In the private arena, she was director of the consulting firm Análisis, Planificación y Desarrollo, and worked as a research professional at the Casa de la Mujer of Valparaíso and the project Joven Valparaíso y Viña del Mar.

Quintana was a professor of sociology in Valparaíso, and director of the Public Interest Affairs Program at the University of Valparaíso.

==Political career==
Quintana was a member of the Socialist Party of Chile (PS). She served as deputy director of the National Council of Culture and the Arts, regional ministerial secretary (Seremi) of National Assets, and head of the Department of Regional Development of the Regional Government of Valparaíso.
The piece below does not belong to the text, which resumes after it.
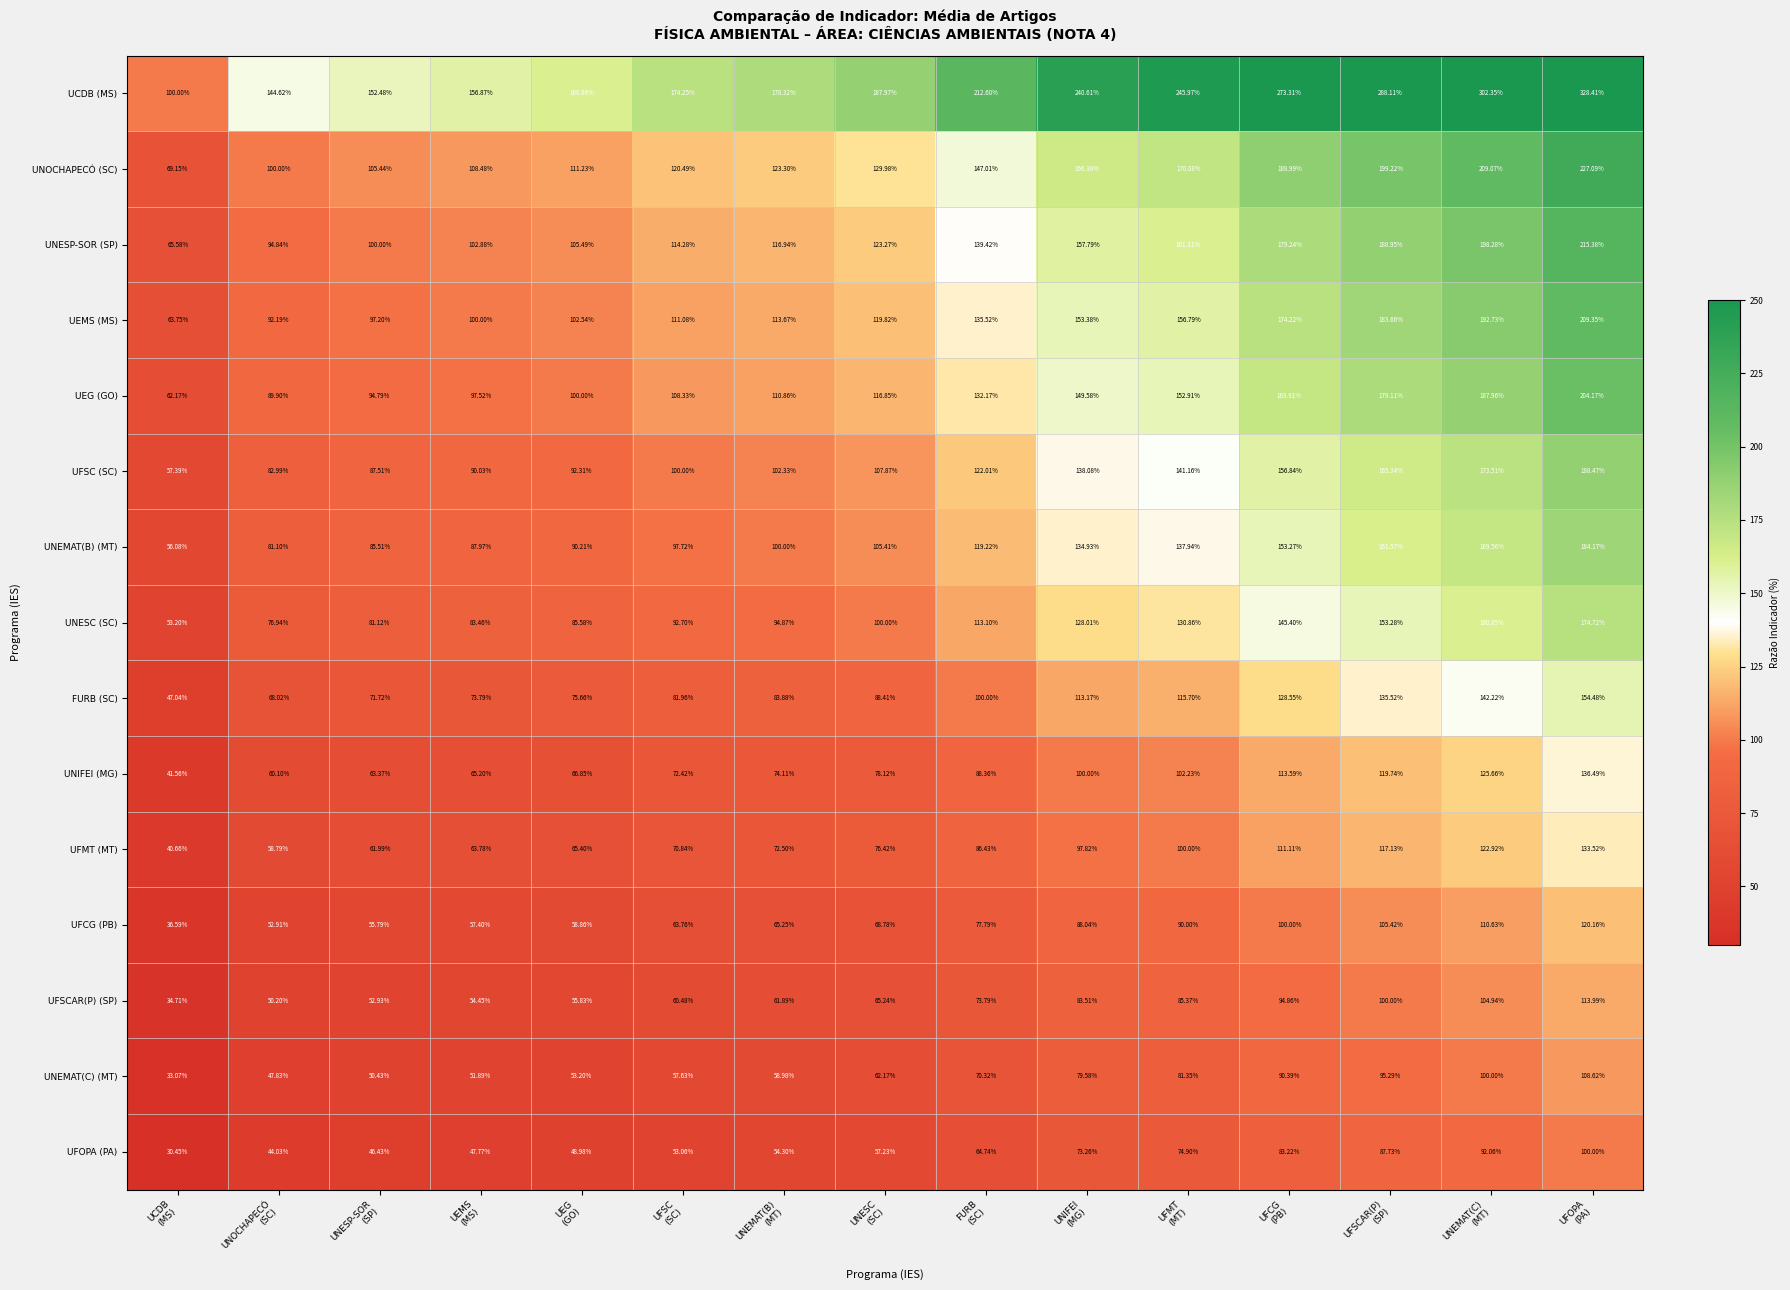

Which series has the largest total across all categories?

UCDB (MS)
Quintana was appointed Minister of Planning of the first government of Michelle Bachelet on 8 January 2008, retiring with the end of the administration on 11 March 2010.

In early 2012, she was defeated in a primary election to choose the Concertación's candidate for mayor of Valparaíso in that year's municipal election. She was later elected councilor for the commune for the term 2012–2016.

In 2016, she announced that she would not seek another term as councilor, and in October of that year, she resigned her membership in the PS, and decided to support Movimiento Autonomista candidate Jorge Sharp for mayor of Valparaíso, who was eventually elected.

The University of Valparaíso announced that Quintana died on 6 January 2023, at the age of 66.